In in vitro cell experiments, the single-agent EC50 values against multiple myeloma (MM) cell lines KMS11, OPM2, MM.1S BzR, and ANBL6 were 11.3 nM, 16.6 nM, 20.9 nM, and 12.0 nM, respectively. After combination with 1 μM PDI inhibitor LTI6426, the EC50 values decreased to 1.5 nM, 0.6 nM, 0.7 nM, and 1.9 nM, respectively, increasing tumor cell killing sensitivity by 6.3–30-fold, with no synergistic toxicity to normal human peripheral blood mononuclear cells (PBMCs); the single-agent EC50 was 9.6 nM. For MLL-rearranged acute lymphoblastic leukemia (ALL) cell lines SEM and KOPN8, treatment at 5 nM for 4 days significantly induced cell growth arrest and apoptosis. In primary infant ALL patient cells, 5–10 nM for 48 h induced apoptosis in a time- and dose-dependent manner, and this effective concentration range showed no obvious cytotoxicity to normal B cells, indicating a favorable therapeutic window.

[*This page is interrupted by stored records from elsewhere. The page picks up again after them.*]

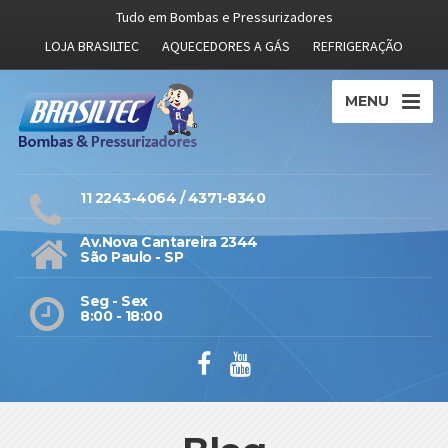
Tudo em Bombas e Pressurizadores
LOJA BRASILTEC
AQUECEDORES A GÁS
REFRIGERAÇÃO
MENU
11 2243-4064 / 4371-8340
Av.Nova Cantareira 2344
São Paulo - SP
Seg - Sex
8:00 - 18:00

In animal experiments, this drug has been used for therapeutic studies in malignant hematologic tumor models rather than for disease model induction. Commonly used models include NSG mouse xenograft models of MLL-rearranged ALL (from cell lines or primary patient cells), NSG mouse xenograft models of proteasome inhibitor–resistant MM, and NOD/SCID mouse subcutaneous xenograft models of MM. It has also been applied to mouse bone marrow–derived osteoclast differentiation models to evaluate its bone-protective effects. Regarding effective in vivo therapeutic doses, in ALL models, 5 mg/kg intraperitoneal injection (an intermittent regimen of 5 days on, 2 days off) significantly prolonged survival of tumor-bearing mice and reduced leukemia burden. In MM models, 4–20 mg/kg intraperitoneal injection (3 times per week or intermittent dosing within a 21-day cycle) inhibited tumor growth as a single agent; combination with LTI6426, bortezomib, or FK506 further improved in vivo antitumor efficacy. Tolerability was good at low doses, with no significant severe toxicity such as marked body weight loss.

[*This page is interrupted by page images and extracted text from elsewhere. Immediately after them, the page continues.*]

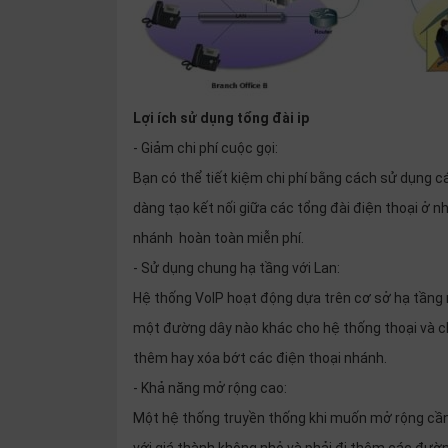
Lợi ích sử dụng tổng đài ip
- Giảm chi phí cuộc gọi:
Bạn có thể tiết kiệm chi phí bằng cách sử dụng c
dàng tạo kết nối giữa các tổng đài điện thoại ở n
nhánh hoàn toàn miễn phí.
- Sử dụng chung hạ tầng với Lan:
Hệ thống VoIP hoạt động dựa trên cơ sở hạ tầng
một đường dây nào khác cho hệ thống thoại và c
thêm hay xóa bớt các điện thoại nhánh.
- Khả năng mở rộng cao:
Một hệ thống truyền thống khi muốn mở rộng cần 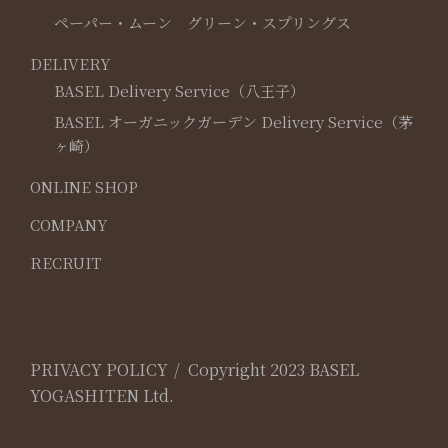
ペーパー・ムーン グリーン・スプリングス
DELIVERY
BASEL Delivery Service（八王子）
BASEL オーガニックガーデン Delivery Service（茅
ヶ崎）
ONLINE SHOP
COMPANY
RECRUIT
PRIVACY POLICY
Copyright 2023 BASEL
YOGASHITEN Ltd.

In clinical use, this drug has been approved by the U.S. FDA and the European EMA for the treatment of relapsed/refractory multiple myeloma. The approved regimen is in combination with bortezomib and dexamethasone. A commonly used clinical oral dose is 20 mg, which can achieve nanomolar peak plasma concentrations in humans to exert therapeutic effects, with potential benefit particularly in bortezomib-resistant patients with high PPP3CA expression.

References:

[1] Imai Y, Ohta E, Takeda S, Sunamura S, Ishibashi M, Tamura H, Wang YH, Deguchi A, Tanaka J, Maru Y, Motoji T. Histone deacetylase inhibitor panobinostat induces calcineurin degradation in multiple myeloma. JCI Insight. 2016 Apr 21;1(5):e85061. doi: 10.1172/jci.insight.85061. PMID: 27699258; PMCID: PMC5033869.

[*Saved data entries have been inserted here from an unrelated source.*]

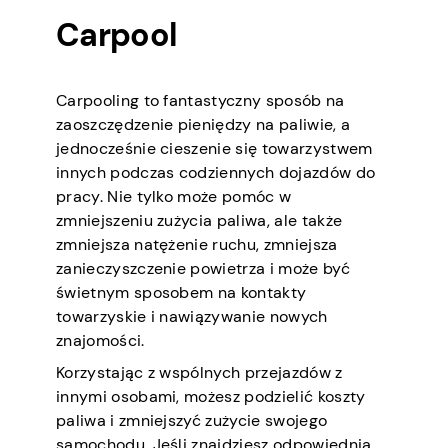
Carpool
Carpooling to fantastyczny sposób na
zaoszczędzenie pieniędzy na paliwie, a
jednocześnie cieszenie się towarzystwem
innych podczas codziennych dojazdów do
pracy. Nie tylko może pomóc w
zmniejszeniu zużycia paliwa, ale także
zmniejsza natężenie ruchu, zmniejsza
zanieczyszczenie powietrza i może być
świetnym sposobem na kontakty
towarzyskie i nawiązywanie nowych
znajomości.
Korzystając z wspólnych przejazdów z
innymi osobami, możesz podzielić koszty
paliwa i zmniejszyć zużycie swojego
samochodu. Jeśli znajdziesz odpowiednią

[2] Garrido Castro P, van Roon EHJ, Pinhanços SS, Trentin L, Schneider P, Kerstjens M, Te Kronnie G, Heidenreich O, Pieters R, Stam RW. The HDAC inhibitor panobinostat (LBH589) exerts in vivo anti-leukaemic activity against MLL-rearranged acute lymphoblastic leukaemia and involves the RNF20/RNF40/WAC-H2B ubiquitination axis. Leukemia. 2018 Feb;32(2):323-331. doi: 10.1038/leu.2017.216. Epub 2017 Jul 10. PMID: 28690313.

[3] Robinson RM, Basar AP, Reyes L, Duncan RM, Li H, Dolloff NG. PDI inhibitor LTI6426 enhances panobinostat efficacy in preclinical models of multiple myeloma. Cancer Chemother Pharmacol. 2022 May;89(5):643-653. doi: 10.1007/s00280-022-04425-3. Epub 2022 Apr 5. PMID: 35381875; PMCID: PMC9054865.